While other natural gas drillers are paying a premium for acreage in prized U.S. shale formations across Texas and Pennsylvania, BP Plc may have just found a gem in a largely ignored corner of New Mexico.
The London-based oil giant started producing from a gas well in New Mexico’s Mancos shale that could turn out to be a “significant new source of U.S. natural gas supply,” according to a statement Monday. The well averaged 12.9 million cubic feet a day in its first month, the highest output achieved in the San Juan Basin in 14 years, the company said.
The well could bring gas explorers one step closer to unlocking a shale play that, according to the U.S. Geological Survey, is home to one of the nation’s largest reserves of the fuel. The shale boom that’s turning the U.S. into a net exporter of the heating fuel has so far left the Mancos behind as explorers seek out cheaper plays. But with acquisition costs in proven fields rising, they’re turning to less popular regions to get more for their drilling dollars.
“Everyone is trying to find another play,” James Sullivan, analyst at Alembic Global Advisors, said by phone Monday.
BP bought assets in the Mancos in 2015. At the time, there were no gas rigs operating in the basin, according to data from oilfield service provider Baker Hughes. WPX Energy Inc. also has approximately 105,000 net acres in the basin, according to a company filing with the Securities and Exchange Commission.
The well “gives us confidence to pursue additional development of the Mancos Shale, which we believe could become one of the leading shale plays in the U.S.,” Dave Lawler, chief executive officer of BP’s U.S. onshore oil and natural gas business, said in the statement.

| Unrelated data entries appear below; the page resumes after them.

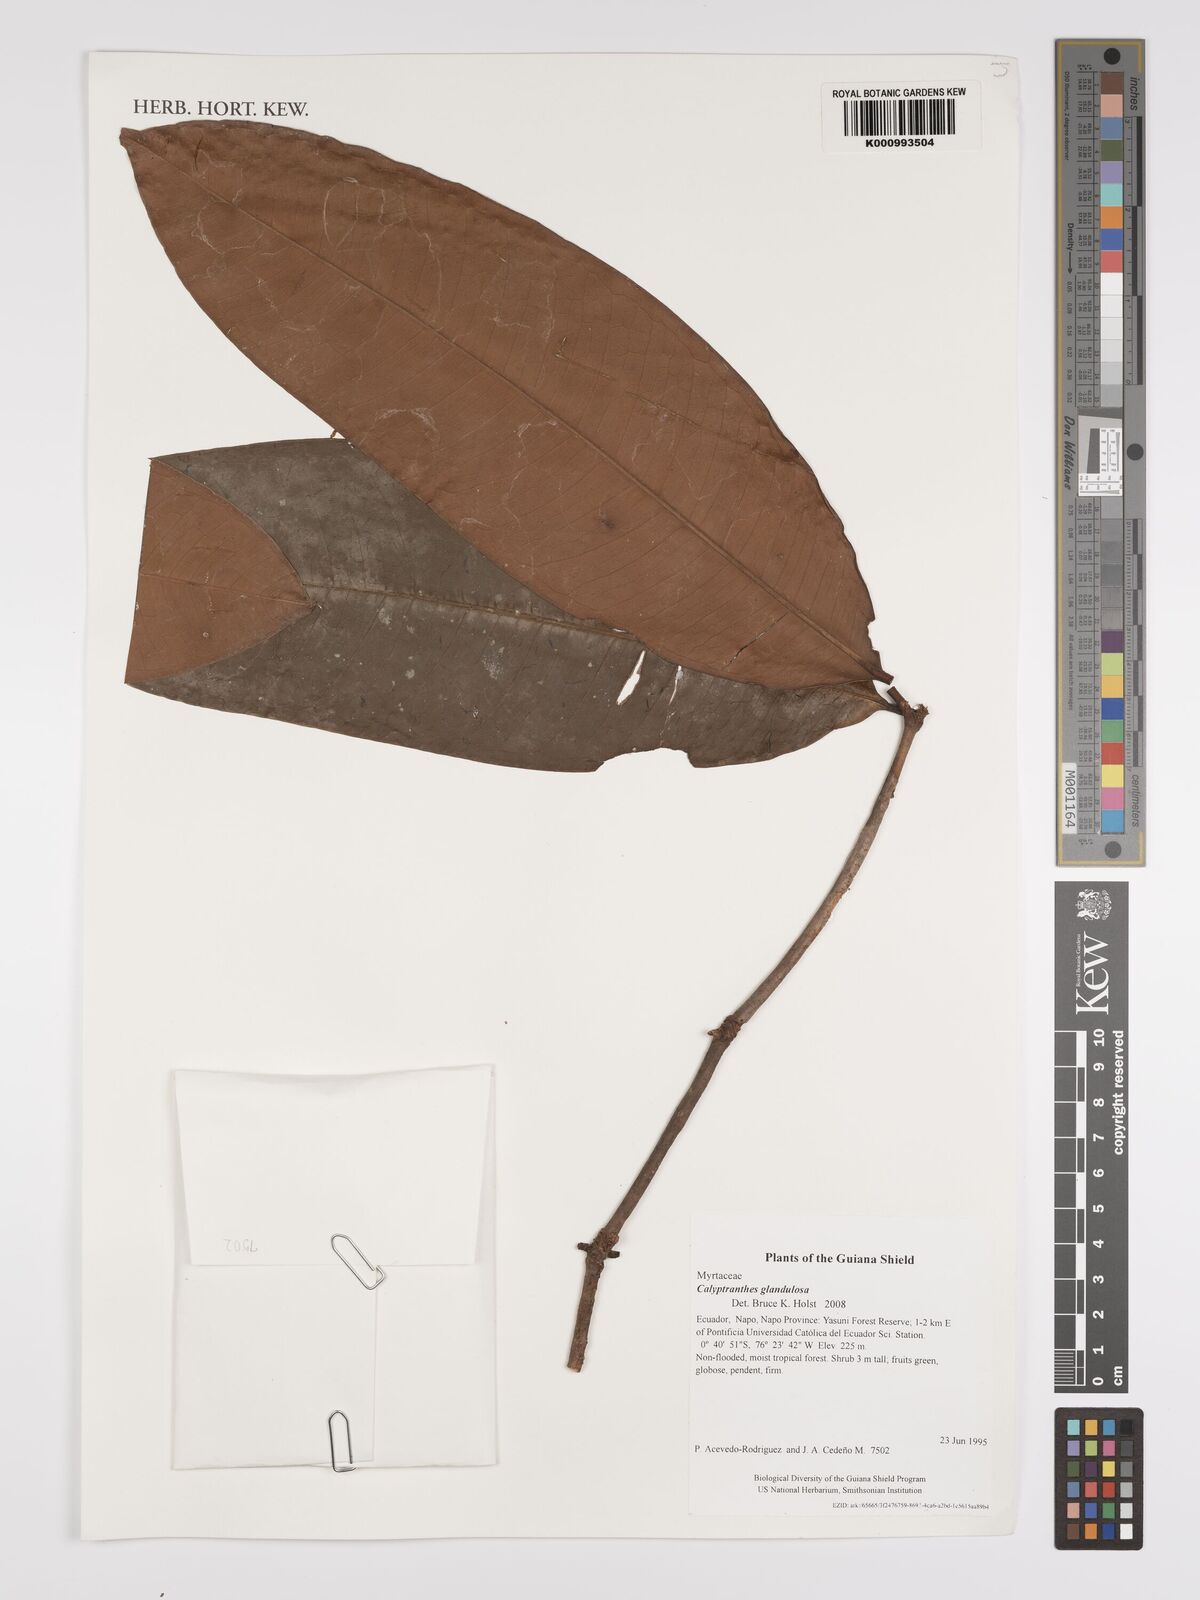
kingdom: Plantae
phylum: Tracheophyta
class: Magnoliopsida
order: Myrtales
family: Myrtaceae
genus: Myrcia
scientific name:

The costs of getting a well online in the Mancos remain a challenge. Even as BP speaks of the area’s potential, others are ditching acreage there: Last week, ConocoPhillips completed a sale of San Juan Basin assets to Hilcorp Energy Co. Last year, WPX Energy Inc. sold about $900 million worth of assets to Terra Energy Partners LLC that included rights across about 150,000 net acres in the region.
Well costs in the Mancos surpass those in other basins because drillers there are dealing with more difficult rock formations and have to bore deeper, David Deckelbaum, an energy analyst at Keybanc Capital Markets in New York, said by email Monday. “It’s early innings for the play,” he said.
Typical Mancos well tests have cost $13 million to $15 million, Deckelbaum said. Meanwhile, most wells in Texas’s Permian Basin cost $8 million to $10 million while those in the Marcellus formation of the eastern U.S. range from $5.5 million to $7 million. BP declined to provide additional information on the costs of its Mancos well, which was drilled with a 10,000-foot (3,000-meter) lateral.
“We would say the well result ‘proves up’ the play generally, giving us confidence to continue to invest and economically develop these locations,” BP spokesman Brett Clanton said by email. The company plans to drill more wells in the Mancos this year, he said.
Last week, BP told investors that its gas business in the lower-48 U.S. states is making money even at prices below $3 per million British thermal units. Gas futures settled at $2.801 per mmBtu on Monday and have averaged above $3 this year.
In June 2016, the U.S. Geological Survey estimated that the part of the Mancos shale lying in the Piceance Basin of Colorado and Utah alone contains 66 trillion cubic feet of natural gas, making it the second-largest assessment of continuous gas resources the agency has ever done. The estimate was up from a previous assessment of just 1.6 trillion.
The horizontal drilling and hydraulic fracturing techniques that unleashed the shale boom in the U.S. have increased the potential of the Mancos, said Peter Pulikkan, an energy analyst at Bloomberg Intelligence. “It’s basically breathing new life into it.”